Back in April 2012, a resolution passed by the Lake Oswego City Council banned the public from entering the lake from shoreline parks. Signs posted by city staff prohibited access from these parks to the lake. Two individuals challenged the city’s rules arguing that navigable waterways, such as Lake Oswego, must be accessible from public land such as the shoreline parks. An original ruling in 2012 on the matter was appealed to the Supreme Court. In 2019, the Supreme Court ruled to remand, or return, the case to the lower court. The lower court in this instance is the Clackamas County Circuit Court before Judge Ann Lininger. On return to the lower court for further proceedings to develop the factual record, additional instructions were given. The Supreme Court instructed the Circuit Court to answer the question of whether the lake is subject to the trust. In April 2022, Judge Lininger ruled that Lake Oswego is in fact subject to the Public Trust doctrine and, despite that fact, “the lake has been functionally privatized.” A final hearing, to determine whether the city’s restriction violates the public trust, is set for hearing this month.
The Human Access Project: Furthering Access to Oregon
The nonprofit organization Human Access Project (HAP) was founded in November 2010 by Willie Levenson. Levenson simply wanted his community to enjoy their Willamette River and, in the years since its founding, HAP has strived to revamp the negative stigma of the Willamette. Since the completion of the Big Pipe project in 2011 that eliminated sewage overflow into the Willamette, the mission of HAP is simple. Levenson and his team use grassroots advocacy to help people “get into their river.” In service of this mission HAP’s creates awareness campaigns to help prove to the Willamette River community that their river is safe to enjoy.
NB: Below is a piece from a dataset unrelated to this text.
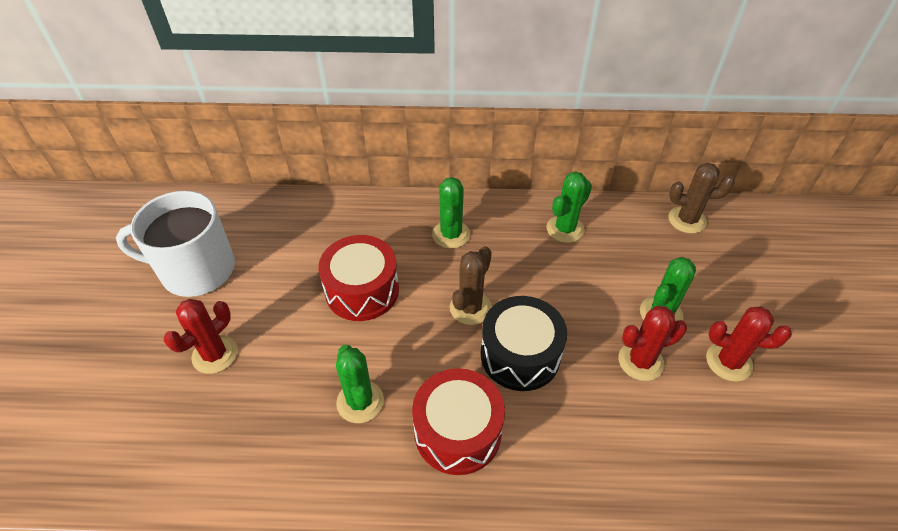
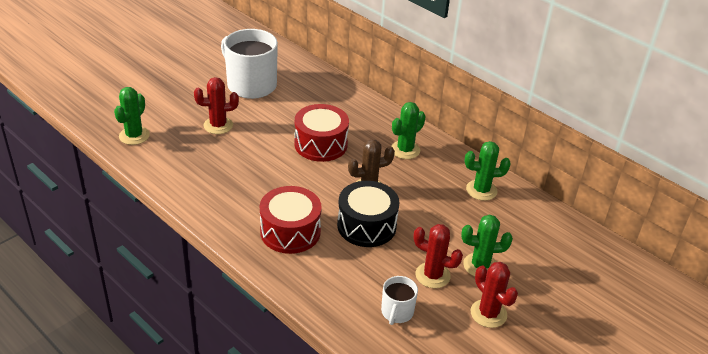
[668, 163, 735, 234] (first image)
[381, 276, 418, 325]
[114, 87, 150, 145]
One such campaign that launched in 2011, was the first Big Float on the Willamette River. Over 1,200 participants suited up for a leisurely day of enjoyment and relaxation on their beloved waterway. Now, 2 years after the effects of the pandemic, the Big Float has returned as is as strong as ever with over 4,000 participants.
Levenson also wants to create awareness that the Willamette is worth protecting. In addition to the Big Float, HAP is involved with goals such as replacing swimming docks at multiple public beaches, creating a new access point on the Willamette to coincide with the Burnside Bridge replacement, and developing awareness to address the harmful algae bloom. Levenson believes that HAP is all about cultural change and wants Portlanders to love with their river. Changing the way his city engages with the Willamette is a vehicle for that change.